#### [Work to be completed]
The word "authn" occurs in some lines of the listing. Copy those lines.

#### [Material provided]
------------------------------
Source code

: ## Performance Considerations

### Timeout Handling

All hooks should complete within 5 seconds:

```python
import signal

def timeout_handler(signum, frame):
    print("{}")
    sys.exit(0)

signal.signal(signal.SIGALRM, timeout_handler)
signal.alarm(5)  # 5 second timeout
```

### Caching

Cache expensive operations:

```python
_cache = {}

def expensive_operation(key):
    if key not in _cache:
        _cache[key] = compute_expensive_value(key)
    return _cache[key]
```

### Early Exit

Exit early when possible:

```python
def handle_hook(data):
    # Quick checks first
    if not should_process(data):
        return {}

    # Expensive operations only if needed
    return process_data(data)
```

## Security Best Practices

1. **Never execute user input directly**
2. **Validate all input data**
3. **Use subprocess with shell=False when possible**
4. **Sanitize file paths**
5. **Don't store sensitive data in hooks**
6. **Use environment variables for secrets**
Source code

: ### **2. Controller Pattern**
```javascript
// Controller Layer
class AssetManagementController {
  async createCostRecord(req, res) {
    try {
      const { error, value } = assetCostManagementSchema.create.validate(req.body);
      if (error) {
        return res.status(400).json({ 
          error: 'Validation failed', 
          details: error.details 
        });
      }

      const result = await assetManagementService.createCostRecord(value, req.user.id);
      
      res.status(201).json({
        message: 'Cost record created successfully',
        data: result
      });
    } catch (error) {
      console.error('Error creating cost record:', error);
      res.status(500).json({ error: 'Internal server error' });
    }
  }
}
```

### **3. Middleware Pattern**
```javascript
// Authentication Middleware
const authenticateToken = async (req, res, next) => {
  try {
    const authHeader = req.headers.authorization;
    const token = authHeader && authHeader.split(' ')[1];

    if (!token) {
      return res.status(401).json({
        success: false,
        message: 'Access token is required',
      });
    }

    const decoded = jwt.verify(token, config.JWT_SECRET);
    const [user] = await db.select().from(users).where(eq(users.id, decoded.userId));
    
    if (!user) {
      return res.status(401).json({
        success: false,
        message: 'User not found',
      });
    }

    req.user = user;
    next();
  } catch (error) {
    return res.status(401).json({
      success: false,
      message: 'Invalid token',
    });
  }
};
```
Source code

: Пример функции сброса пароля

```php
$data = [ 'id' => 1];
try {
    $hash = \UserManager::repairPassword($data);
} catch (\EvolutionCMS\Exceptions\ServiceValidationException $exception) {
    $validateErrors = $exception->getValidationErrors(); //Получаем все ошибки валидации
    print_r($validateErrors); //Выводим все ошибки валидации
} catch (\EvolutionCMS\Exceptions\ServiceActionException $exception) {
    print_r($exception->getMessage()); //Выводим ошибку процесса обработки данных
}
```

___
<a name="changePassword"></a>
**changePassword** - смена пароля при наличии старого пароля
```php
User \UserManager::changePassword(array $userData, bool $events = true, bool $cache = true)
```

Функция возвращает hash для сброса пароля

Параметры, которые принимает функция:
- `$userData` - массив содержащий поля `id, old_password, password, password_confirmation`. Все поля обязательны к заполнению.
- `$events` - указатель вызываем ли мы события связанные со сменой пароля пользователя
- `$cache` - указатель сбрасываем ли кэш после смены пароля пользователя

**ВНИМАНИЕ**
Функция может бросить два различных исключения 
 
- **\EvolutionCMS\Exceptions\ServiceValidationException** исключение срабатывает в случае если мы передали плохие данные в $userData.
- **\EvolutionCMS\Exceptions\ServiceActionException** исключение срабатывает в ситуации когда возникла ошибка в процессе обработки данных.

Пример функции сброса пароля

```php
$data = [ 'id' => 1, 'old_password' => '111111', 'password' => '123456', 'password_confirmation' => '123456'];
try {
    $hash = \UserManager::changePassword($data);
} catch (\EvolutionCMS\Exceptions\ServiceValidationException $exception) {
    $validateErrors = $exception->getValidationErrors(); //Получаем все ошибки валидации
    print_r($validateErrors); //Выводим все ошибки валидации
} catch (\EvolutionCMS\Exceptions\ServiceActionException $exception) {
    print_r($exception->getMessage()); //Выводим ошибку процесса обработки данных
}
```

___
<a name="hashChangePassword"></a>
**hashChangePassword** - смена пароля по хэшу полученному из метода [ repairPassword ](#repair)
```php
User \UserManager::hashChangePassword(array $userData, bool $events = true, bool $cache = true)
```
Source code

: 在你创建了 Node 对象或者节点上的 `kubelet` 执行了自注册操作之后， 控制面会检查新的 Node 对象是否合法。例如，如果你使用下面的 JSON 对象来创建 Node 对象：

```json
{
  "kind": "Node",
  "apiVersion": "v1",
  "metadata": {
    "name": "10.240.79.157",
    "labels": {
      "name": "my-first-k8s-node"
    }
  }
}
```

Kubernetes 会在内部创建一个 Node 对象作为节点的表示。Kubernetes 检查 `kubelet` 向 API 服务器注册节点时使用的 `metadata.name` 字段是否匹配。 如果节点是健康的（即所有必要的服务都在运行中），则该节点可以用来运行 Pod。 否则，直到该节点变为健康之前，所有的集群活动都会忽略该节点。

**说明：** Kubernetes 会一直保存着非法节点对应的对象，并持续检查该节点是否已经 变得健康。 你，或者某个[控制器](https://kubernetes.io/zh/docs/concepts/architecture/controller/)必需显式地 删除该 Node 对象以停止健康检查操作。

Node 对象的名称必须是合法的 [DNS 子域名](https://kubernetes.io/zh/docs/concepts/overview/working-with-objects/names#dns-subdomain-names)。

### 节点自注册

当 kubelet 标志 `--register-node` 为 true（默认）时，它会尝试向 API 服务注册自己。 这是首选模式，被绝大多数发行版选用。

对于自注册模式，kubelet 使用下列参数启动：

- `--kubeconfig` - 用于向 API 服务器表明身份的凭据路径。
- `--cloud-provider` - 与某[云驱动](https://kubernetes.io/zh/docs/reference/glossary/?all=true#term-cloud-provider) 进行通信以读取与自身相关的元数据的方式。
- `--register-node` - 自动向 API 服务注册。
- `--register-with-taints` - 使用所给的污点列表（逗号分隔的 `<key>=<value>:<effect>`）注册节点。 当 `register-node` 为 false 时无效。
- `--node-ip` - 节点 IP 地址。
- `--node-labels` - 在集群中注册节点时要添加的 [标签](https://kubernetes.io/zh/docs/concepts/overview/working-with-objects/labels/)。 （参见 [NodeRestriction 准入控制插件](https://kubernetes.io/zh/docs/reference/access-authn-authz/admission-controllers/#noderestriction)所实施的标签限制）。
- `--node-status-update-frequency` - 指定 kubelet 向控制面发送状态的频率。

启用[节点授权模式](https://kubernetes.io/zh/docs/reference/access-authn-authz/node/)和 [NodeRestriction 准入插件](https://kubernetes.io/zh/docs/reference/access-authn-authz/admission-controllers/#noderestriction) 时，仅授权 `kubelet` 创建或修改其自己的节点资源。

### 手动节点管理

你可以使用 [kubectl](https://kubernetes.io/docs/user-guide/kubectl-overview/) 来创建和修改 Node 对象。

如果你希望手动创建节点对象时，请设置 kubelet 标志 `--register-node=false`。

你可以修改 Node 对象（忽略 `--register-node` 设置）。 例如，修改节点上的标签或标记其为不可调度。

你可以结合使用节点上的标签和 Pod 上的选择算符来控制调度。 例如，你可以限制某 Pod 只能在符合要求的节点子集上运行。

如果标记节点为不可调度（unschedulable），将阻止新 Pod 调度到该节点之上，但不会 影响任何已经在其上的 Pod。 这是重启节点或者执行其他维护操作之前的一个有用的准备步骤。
------------------------------
#### [Answer to the exercise]
- `--node-labels` - 在集群中注册节点时要添加的 [标签](https://kubernetes.io/zh/docs/concepts/overview/working-with-objects/labels/)。 （参见 [NodeRestriction 准入控制插件](https://kubernetes.io/zh/docs/reference/access-authn-authz/admission-controllers/#noderestriction)所实施的标签限制）。
启用[节点授权模式](https://kubernetes.io/zh/docs/reference/access-authn-authz/node/)和 [NodeRestriction 准入插件](https://kubernetes.io/zh/docs/reference/access-authn-authz/admission-controllers/#noderestriction) 时，仅授权 `kubelet` 创建或修改其自己的节点资源。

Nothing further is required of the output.